Master Witcher, Master Gwenter

CD Projekt’s The Witcher 3: Wild Hunt was released worldwide on 19 May, 2015. I bought it on release day, despite not playing the first two Witcher games. This meant that during the scene in Vizima where Geralt is interrogated over the events of the first two games, my eyes glossed over as the history of name after name of nobodies who held no significance to me were explained. Yes, sure, whatever, I guess I killed Letho; sure, I sided with Roche over Iorveth; sure, Silé de Something-or-other was exploded by a malfunctioning crystal: I don’t care*, just let me get back to ogling Yen. I had, however, read one of the collections of short stories, which I enjoyed. I also made an attempt at reading the novels, though I gave up on these after the first twenty pages. My half-attempt at researching the novels tells me that the original English translations of the novels were rushed and terrible but now there is a better translation. This matters little to me, because my rule still applies. For me, it is either learn Polish or content myself with never reading the books. I know which one I am going to do. In the five years since that release, the series has grown and grown in popularity. The base game and its expansions, Hearts of Stone and Blood and Wine, find themselves amongst the highest acclaimed games in the history of the medium; the books are having a renaissance in popularity; and there is even now a Netflix adaptation, which has its critics but appears popular enough to have earned itself a second series.
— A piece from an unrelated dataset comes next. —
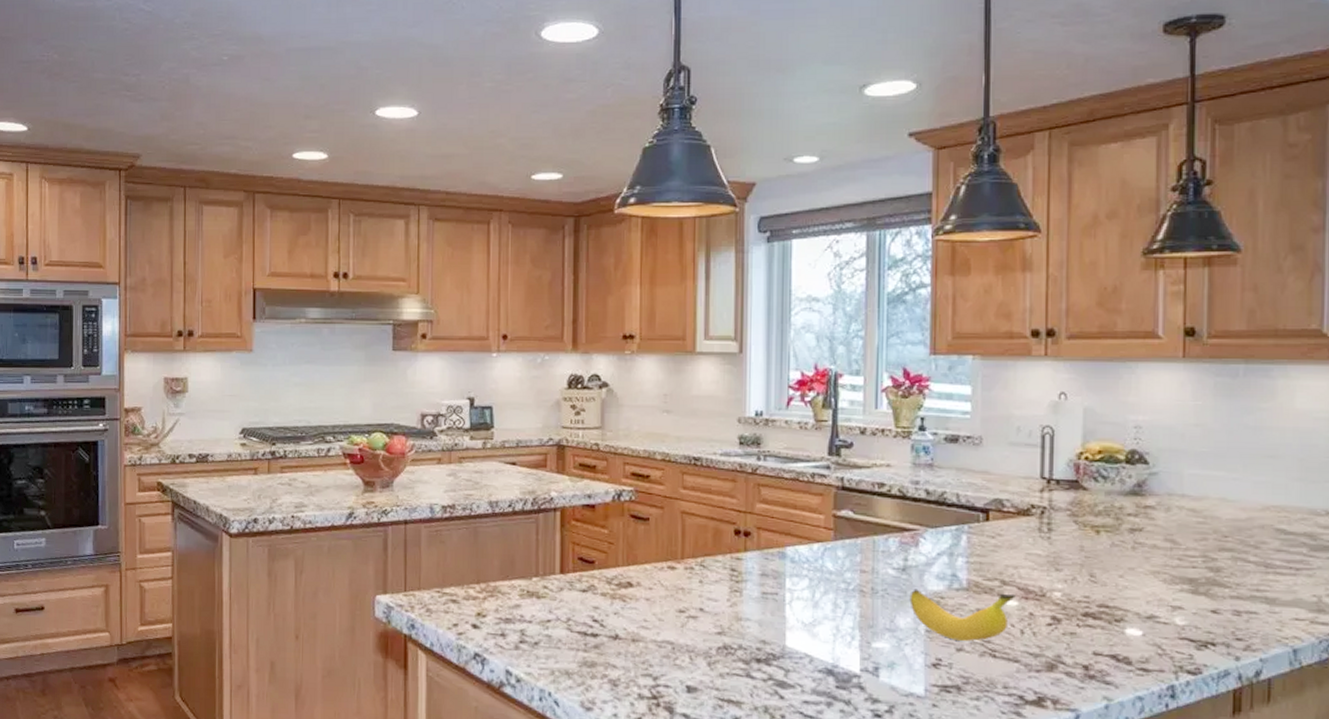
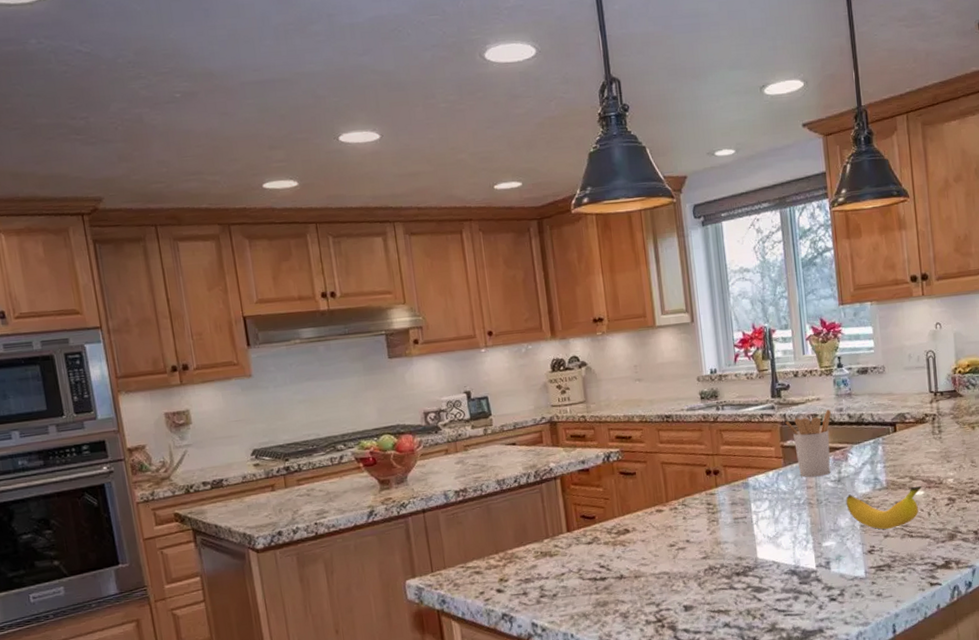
utensil holder: none [842,480,903,561] -> present [785,409,831,478]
But none of this is important to me. What is important is that, nearly a full five years after first playing the game, I unlocked the Card Collector achievement. Five long years. And all because over the course of many playthroughs over those five years I never once encountered the Person in Distress on the island east of Oreton, who turns out to be the merchant who is the only person you can get a particular card from.
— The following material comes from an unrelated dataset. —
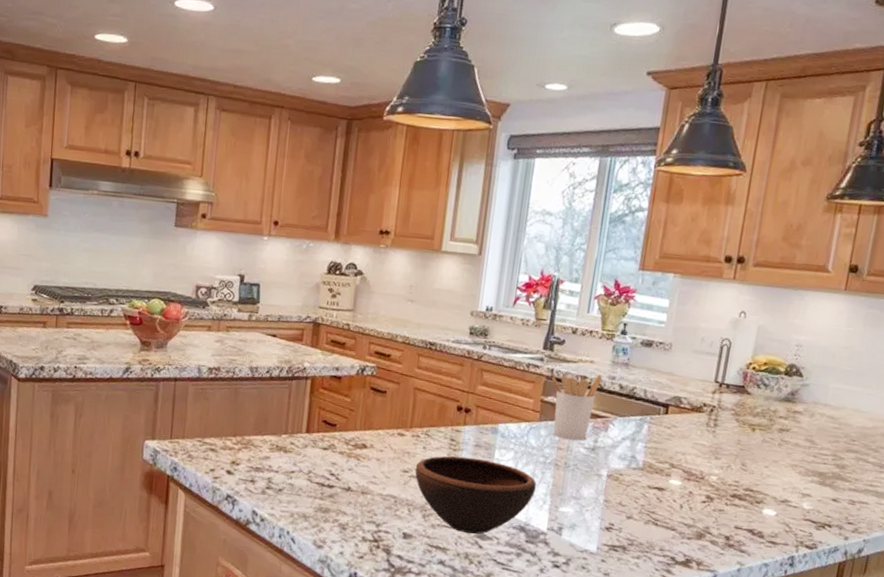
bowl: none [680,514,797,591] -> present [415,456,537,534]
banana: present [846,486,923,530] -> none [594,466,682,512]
I cannot tell you how ecstatic I was when I found him, played him and the achievement noise sounded followed by Card Collector appearing on the screen.

I’ll tell you what I did to celebrate: I saved the game, turned off the console, unplugged it and put it in the attic. I no longer have any need to play games because nothing else will ever top that.
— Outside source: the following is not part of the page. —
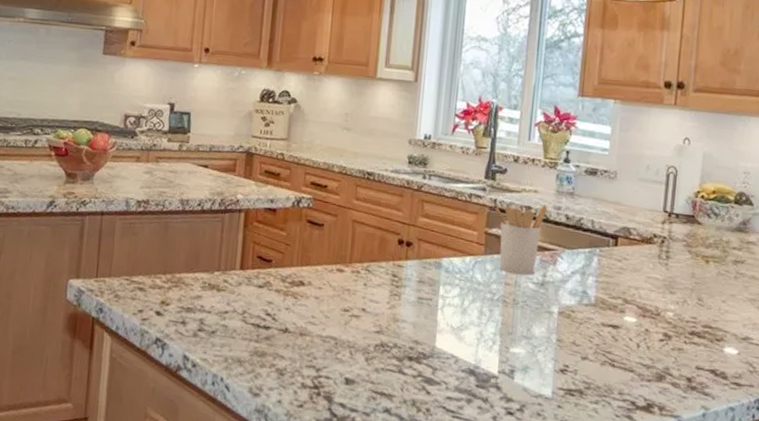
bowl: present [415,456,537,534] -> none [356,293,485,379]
Now I can finally become a productive person of society. I won’t, of course. But now there is nothing stopping me from doing it if I so wished to do it.

*Yes, I know: the answers determine whether or not certain characters and their related quests appear in the game and impact on other character’s relationship with Geralt. But I didn’t know this at the beginning when answering the questions — and neither did you, so save yourself the energy of typing out the comment.